### Textabschnitt
^^^^^^^^
Menschen, die sich heutzutage mit Ed Hardy – Klamotten oder Accessoires auf die Straße wagen, haben es nicht leicht. Sie fallen negativ auf. Die einst so bewußte Provokation mit artifiziellem Luxus wirkt nur noch amateurhaft. Zuviel Trash: Glitzersteine, pseudokitschige Totenköpfe mit flammenden Herzen, verschnörkelte Schrift mit Slogans wie „love dies hard“. Vor allem aber: die  B- und C-Promi- Vermarktung, und die weltweite Lizenzvergabe an alle, die sich etwas dazuverdienen wollten. Sie bedruckten alles und jeden mit den Ed Hardy Tattoo-Motiven.

Das führte zu einem Marken-Bashing, das darin gipfelte, daß alle ernstzunehmenden Händler Ed Hardy aus ihrem Sortiment nahmen. Zu verantworten hatte diesen Gau der mittlerweile verstorbene „take the money and run“-Designer Christian Audigier aus Frankreich . Für ihn war der Erwerb der Rechte und das Lizenzgeschäft mit dem Tätowierer aus San Francisco Don Ed Hardy eine Lizenz zum Gelddrucken. Mehr nicht.
^^^^^^^^
### Fragen
a) Aus welchem Land kam laut dem Textabschnitt über die Marke Ed Hardy der Designer Christian Audigier?
b) Nimm den Textabschnitt über die Marke Ed Hardy nach seinem letzten Satz wieder auf und schreibe ihn weiter.
^^^^^^^^
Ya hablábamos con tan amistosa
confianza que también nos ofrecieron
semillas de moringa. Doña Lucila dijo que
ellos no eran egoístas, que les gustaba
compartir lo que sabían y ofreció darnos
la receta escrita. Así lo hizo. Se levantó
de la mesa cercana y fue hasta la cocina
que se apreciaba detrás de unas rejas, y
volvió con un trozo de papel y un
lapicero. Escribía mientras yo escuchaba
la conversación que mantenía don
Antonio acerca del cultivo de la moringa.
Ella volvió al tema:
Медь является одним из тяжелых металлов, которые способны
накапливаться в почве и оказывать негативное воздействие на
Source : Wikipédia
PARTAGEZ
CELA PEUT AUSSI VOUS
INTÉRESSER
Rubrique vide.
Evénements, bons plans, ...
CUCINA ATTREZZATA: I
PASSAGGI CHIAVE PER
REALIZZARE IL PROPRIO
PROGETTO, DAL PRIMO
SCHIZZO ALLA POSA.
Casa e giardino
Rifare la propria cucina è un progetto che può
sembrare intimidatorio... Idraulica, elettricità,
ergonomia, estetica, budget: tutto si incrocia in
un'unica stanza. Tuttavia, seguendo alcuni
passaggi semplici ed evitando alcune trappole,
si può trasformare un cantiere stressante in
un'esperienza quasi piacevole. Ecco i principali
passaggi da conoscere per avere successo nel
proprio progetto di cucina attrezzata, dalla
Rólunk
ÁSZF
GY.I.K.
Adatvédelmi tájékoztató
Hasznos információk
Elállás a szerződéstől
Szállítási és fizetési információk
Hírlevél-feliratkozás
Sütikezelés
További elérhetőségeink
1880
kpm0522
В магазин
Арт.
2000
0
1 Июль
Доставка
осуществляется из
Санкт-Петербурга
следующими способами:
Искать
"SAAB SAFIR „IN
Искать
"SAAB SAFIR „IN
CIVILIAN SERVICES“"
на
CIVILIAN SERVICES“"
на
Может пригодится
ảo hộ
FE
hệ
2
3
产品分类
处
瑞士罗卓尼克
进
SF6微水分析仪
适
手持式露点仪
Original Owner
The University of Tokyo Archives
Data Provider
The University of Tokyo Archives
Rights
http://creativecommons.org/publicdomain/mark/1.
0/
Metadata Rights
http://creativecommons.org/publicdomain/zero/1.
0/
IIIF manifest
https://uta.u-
^^^^^^^^
### Antworten je Aufgabe
a) Aus Frankreich.

b)
Für die Credibility des Tattoo-Künstlers Ed Hardy bedeutet dieses Geschäft nichts Gutes. Eine gewisse Teilhabe am Lizenzgeschäft zwar, aber seine Ambition eine eigene künstlerisch wertvolle Welt zu erschaffen, war dahin. Ganz im Gegensatz Anfang der 70er Jahre. Don Ed Hardy entwarf Tattoos wie sie die Welt auf der Haut noch nicht gesehen hatte. Er entwarf Motive, die weit über den gängigen Matrosenanker hinausgingen. Eindrücke aus einer Asienreise verarbeite er zu damals äußerst interessanten Tattoo-Motiven:  Tiger, Drachen, Fische, Schlangen, Flammen… Das war von einer Originalität, die sehr viel Aufsehen erfuhr, auch auf dem Kunstmarkt. Der Duktus des Tätowierers war einzigartig. Das scheint nun verloren zu sein.

Es gibt jedoch das Bemühen, an alte Stärke anzuknüpfen. In der Lombard Street in San Francisco führt der Sohn Doug Ed Hardy das von seinem Vater gegründete Studio “Tattoo City“ fort. Er möchte den Stil seines Vaters aufgreifen, weiterentwickeln, und ihn vom Image des Massen-Kitsch befreien. „Ed Hardy“ wieder „cool machen.“ Auch wir vom Tattoo Studio Anansi interessieren uns, wie Don Ed Hardy sein spezielles Design entwickelte. Für einen Besucher in San Francisco eine einfache Sache.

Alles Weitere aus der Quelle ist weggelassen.